The income tax benefits for real estate investors
There is a wide range of noteworthy income tax benefits that are apparently looked over by the real estate investors that could help them to defer or eliminate some or all of their income tax liabilities while selling or disposing of their real estate property.
It is beneficial for a real estate investor to have good information about the basics in order to choose which strategy to use when, Here is a concise summary of 1031 and 1033 exchange that an investor should discuss with his or her tax advisor before buying or selling a property.
Section 1031- Like-kind exchange of property held for rental, investment or used in a business.
You must be thinking about what could be a 1031 exchange. It is one of the best strategies that an investor can use to gain value later. Section 1031 of the Internal Revenue Code provides that real estate property that is held for rental, investment or for use in a business can be easily exchanged with like-kind real property that is also held for rental, investment or use in a business that allows the investor to defer his or her Federal or the state income tax liabilities. It is essential to remember that 1031 exchange transactions are tax-deferred exchanges, not tax-free exchanges. Both the exchanges are different from each other and your advisor will frequently refer to them as well. The investor’s capital gain and the decreased recapture tax liabilities are simply deferred. It can be continuously and for an indefinite period be deferred into a like-kind replacement property purchased as part of a series of 1031 exchange transaction.

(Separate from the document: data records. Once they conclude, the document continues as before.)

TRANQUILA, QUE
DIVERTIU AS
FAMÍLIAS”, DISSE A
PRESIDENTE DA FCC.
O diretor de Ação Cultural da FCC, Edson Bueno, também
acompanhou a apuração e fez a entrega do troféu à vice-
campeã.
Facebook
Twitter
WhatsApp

The tax deferral advantages of this like-kind exchange allow the investors to easily sell, dispose or convert their real estate without reducing their cash position by paying the capital they have gained or the depreciation recapture taxes. This offers the investor with the continued liquidity required to enhance his or her real estate portfolio by trading up in value and eventually enhancing his or her net worth by increasing the cash flow and the appreciation of the capital from the portfolio. When completing a 1031 exchange transaction, an investor requires a qualified intermediary. Section 1031 of the Internal Revenue Code is applicable to personal property as well as real property.
Section 1033- involuntary conversion of property through Eminent Domain or Natural Disaster.
Section 1033 of the Internal Revenue Code or 1033 Exchange is all about real property that is or will be the subject of an obligatory or involuntary conversion by an eminent domain proceeding, for example a condemnation by the local, state or the Federal government or for any destruction by a baby or an act of God such as an earthquake, hurricane, fire, or other natural disaster in whole or in part that can be exchanged on a tax-deferred basis for ‘like-kind’ real property that was involuntarily converted.
The owner of such kind of properties has about two years to replace the destroyed property due to acts of God and three years to replace property converted due to eminent domain proceedings. A qualified intermediary is not necessary when there is a 1033 exchange transaction. A 1031 exchange of multiple properties or assets is done if there is one or more abandoned properties being sold and shifted and one or more like-kind replacement properties being recognized and attained.
Consult with the tax or legal advisors
The real estate investors should always consult with the advisors before proceeding with any of the strategies. You can talk to them and understand the concept first before applying for any benefit. So, talk to your 1031 exchange advisor today!